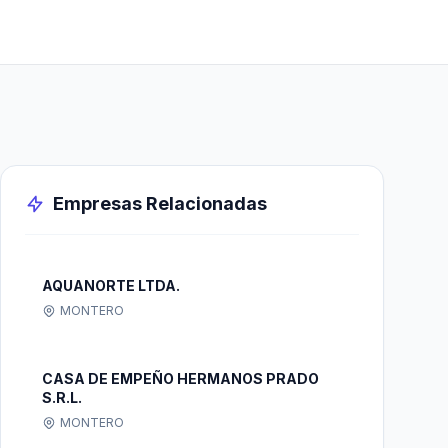
Empresas Relacionadas
AQUANORTE LTDA.
MONTERO
CASA DE EMPEÑO HERMANOS PRADO
S.R.L.
MONTERO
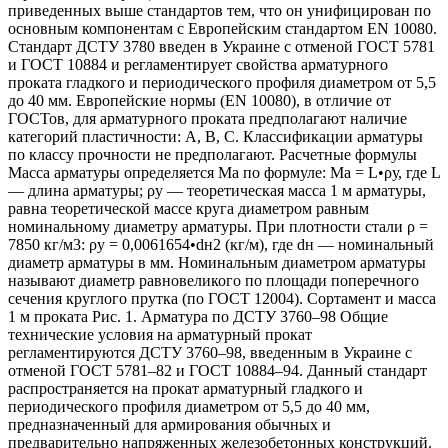
приведенных выше стандартов тем, что он унифицирован по
основным компонентам с Европейским стандартом EN 10080.
Стандарт ДСТУ 3780 введен в Украине с отменой ГОСТ 5781
и ГОСТ 10884 и регламентирует свойства арматурного
проката гладкого и периодического профиля диаметром от 5,5
до 40 мм. Европейские нормы (EN 10080), в отличие от
ГОСТов, для арматурного проката предполагают наличие
категорий пластичности: A, B, C. Классификации арматуры
по классу прочности не предполагают. Расчетные формулы
Масса арматуры определяется Ma по формуле: Ma = L•ρу, где L
— длина арматуры; ρу — теоретическая масса 1 м арматуры,
равна теоретической массе круга диаметром равным
номинальному диаметру арматуры. При плотности стали ρ =
7850 кг/м3: ρу = 0,0061654•dн2 (кг/м), где dн — номинальный
диаметр арматуры в мм. Номинальным диаметром арматуры
называют диаметр равновеликого по площади поперечного
сечения круглого прутка (по ГОСТ 12004). Сортамент и масса
1 м проката Рис. 1. Арматура по ДСТУ 3760–98 Общие
технические условия на арматурный прокат
регламентируются ДСТУ 3760–98, введенным в Украине с
отменой ГОСТ 5781–82 и ГОСТ 10884–94. Данный стандарт
распространяется на прокат арматурный гладкого и
периодического профиля диаметром от 5,5 до 40 мм,
предназначенный для армирования обычных и
предварительно напряженных железобетонных конструкций.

========

WORK ORDER —
The records above need to be given again exactly. Omit the pictures.

ANSWER BOX —
Empresas Relacionadas
AQUANORTE LTDA.
MONTERO
CASA DE EMPEÑO HERMANOS PRADO
S.R.L.
MONTERO
приведенных выше стандартов тем, что он унифицирован по
основным компонентам с Европейским стандартом EN 10080.
Стандарт ДСТУ 3780 введен в Украине с отменой ГОСТ 5781
и ГОСТ 10884 и регламентирует свойства арматурного
проката гладкого и периодического профиля диаметром от 5,5
до 40 мм. Европейские нормы (EN 10080), в отличие от
ГОСТов, для арматурного проката предполагают наличие
категорий пластичности: A, B, C. Классификации арматуры
по классу прочности не предполагают. Расчетные формулы
Масса арматуры определяется Ma по формуле: Ma = L•ρу, где L
— длина арматуры; ρу — теоретическая масса 1 м арматуры,
равна теоретической массе круга диаметром равным
номинальному диаметру арматуры. При плотности стали ρ =
7850 кг/м3: ρу = 0,0061654•dн2 (кг/м), где dн — номинальный
диаметр арматуры в мм. Номинальным диаметром арматуры
называют диаметр равновеликого по площади поперечного
сечения круглого прутка (по ГОСТ 12004). Сортамент и масса
1 м проката Рис. 1. Арматура по ДСТУ 3760–98 Общие
технические условия на арматурный прокат
регламентируются ДСТУ 3760–98, введенным в Украине с
отменой ГОСТ 5781–82 и ГОСТ 10884–94. Данный стандарт
распространяется на прокат арматурный гладкого и
периодического профиля диаметром от 5,5 до 40 мм,
предназначенный для армирования обычных и
предварительно напряженных железобетонных конструкций.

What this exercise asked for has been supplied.